The present study also shows for the first time that p22phox, which is required for the function of most NOX homologues except NOX5, is induced by ER-stress, and that the UPR genes ATF4 and XBP1 enhance ROS generation by upregulating p22phox. Although, little is known about the involvement of NADPH oxidases in the UPR, these findings suggest that NADPH oxidases may play a role in the this stress response. In summary, the results of this study reveal new insights in the role of ROS and novel NADPH oxidases in endothelial cells under basal and stress conditions which can serve as new background for further research in this field.
5 Summary
Increased levels of reactive oxygen species (ROS) contribute to vascular diseases like pulmonary hypertension and atherosclerosis. Although a NOX2-containing NADPH oxidase similar to the neutrophil one has been described to be active in endothelial cells, the contribution of newly discovered NOX homologues (NOX1- NOX5) was still unclear. Therefore, the overall aim of this study was to better characterize the expression, regulation and function of NOX homologues in different endothelial cell models.
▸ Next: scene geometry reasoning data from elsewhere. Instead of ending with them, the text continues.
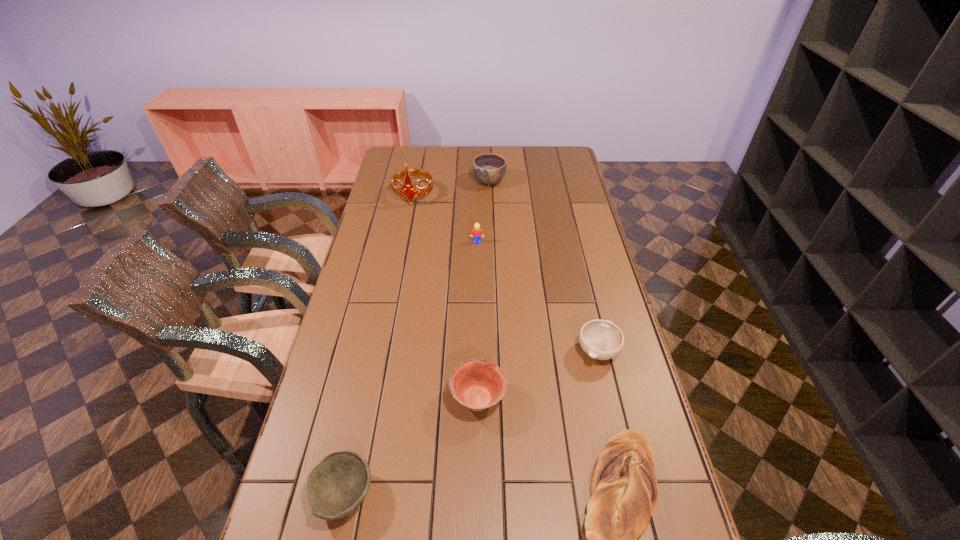
Where is `free spot located on the front-facing side of the Lego`? The image size is (960, 540). free spot located on the front-facing side of the Lego is located at coordinates (476, 319).

Find the location of a particular element. free space located on the left of the fifth farthest object is located at coordinates (327, 399).

You are a GUI agent. You are given a task and a screenshot of the screen. Output one action in this format:
    pyautogui.click(x=<x>, y=<y>)
    Task: Click on the vacant space positioned on the left of the rightmost bowl
    The image size is (960, 540).
    Given the screenshot: What is the action you would take?
    pyautogui.click(x=553, y=351)

Locate an element on the screen. vacant space located on the back of the nearest bowl is located at coordinates (360, 416).

You are a GUI agent. You are given a task and a screenshot of the screen. Output one action in this format:
    pyautogui.click(x=<x>, y=<y>)
    Task: Click on the tiara that is at the left edge
    
    Given the screenshot: What is the action you would take?
    pyautogui.click(x=409, y=191)

I want to click on bowl situated at the left edge, so click(335, 487).

Identify the location of object located at the right edge. (600, 339).

In the image, there is a desktop. Where is `vacant space at the far edge`? Image resolution: width=960 pixels, height=540 pixels. vacant space at the far edge is located at coordinates (515, 162).

You are a GUI agent. You are given a task and a screenshot of the screen. Output one action in this format:
    pyautogui.click(x=<x>, y=<y>)
    Task: Click on the free space at the left edge of the desktop
    The width and height of the screenshot is (960, 540).
    Given the screenshot: What is the action you would take?
    pyautogui.click(x=382, y=320)

Locate an element on the screen. free space at the right edge of the desktop is located at coordinates (560, 232).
First, we could demonstrate the presence of NOX1, NOX2, NOX4, NOX5 including NOX5S as well as p22phox mRNA and protein levels in Ea.Hy926 or HMEC-1 cells. Furthermore, NOX5 protein was also present in endothelial and smooth muscle cells in the vascular wall of spleen and lung tissue. We found that NOX2, NOX4 and NOX5 were present in an intracellular perinuclear compartment, whereby NOX2 and NOX4 could be localized simultaneously in one cell. NOX2, NOX4, NOX5 were able to interact with p22phox and overexpression of NOX2, NOX4 and NOX5 increased ROS generation, although NOX5-dependent ROS generation did not require the presence of p22phox. NOX2, NOX4 and NOX5 also increased endothelial proliferation while depletion of NOX2, NOX4 and NOX5 decreased ROS generation, proliferation and tube forming ability indicating angiogenic activity under basal conditions. NOX2- and NOX4-induced proliferation was mediated by p38 MAP kinase.
Although NOX1 expression as well as the expression of its regulatory subunits NOXO1 and NOXA1 was detectable in endothelial cells, depletion of NOX1 did not significantly affect basal ROS generation or proliferation of endothelial cells.
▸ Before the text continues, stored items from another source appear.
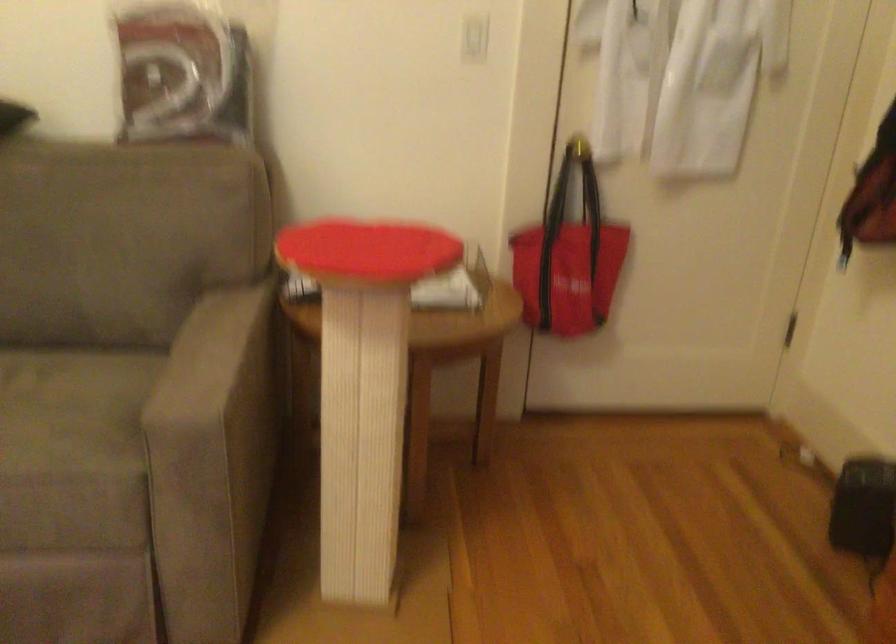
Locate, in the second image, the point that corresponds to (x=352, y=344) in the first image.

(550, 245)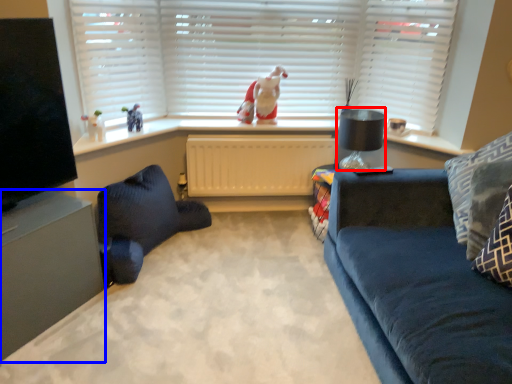
Question: Among these objects, which one is nearest to the camera, lamp (highlighted by a red box) or entertainment center (highlighted by a blue box)?

Choices:
 (A) lamp
 (B) entertainment center

Answer: (B)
Second, we could demonstrate the upregulation of NOX2, NOX5 and NOX5S after thrombin stimulation in endothelial cells and the modulation of p22phox expression in an ATF4- and XBP1-dependent manner under ER-stress conditions. Cellular stress either by thrombin or UPR also induced ROS generation of endothelial cells. In addition, thrombin induced proliferation and enhanced the tube forming ability of endothelial cells. Thrombin-induced ROS generation, proliferation and tube forming ability were diminished by silencing NOX2 or NOX5, whereas UPR induced ROS generation was inhibited by silencing p22phox as well as by silencing ATF4 or XBP1. In summary, this work provides evidence that in endothelial cells, NOX2, NOX4 and NOX5, but not NOX1, contribute to basal ROS generation, proliferation and angiogenesis and that the NOX proteins NOX2 and NOX5 as well as p22phox play an important role in the response to thrombin and ER-stress providing new insights in endothelial function and redox signaling.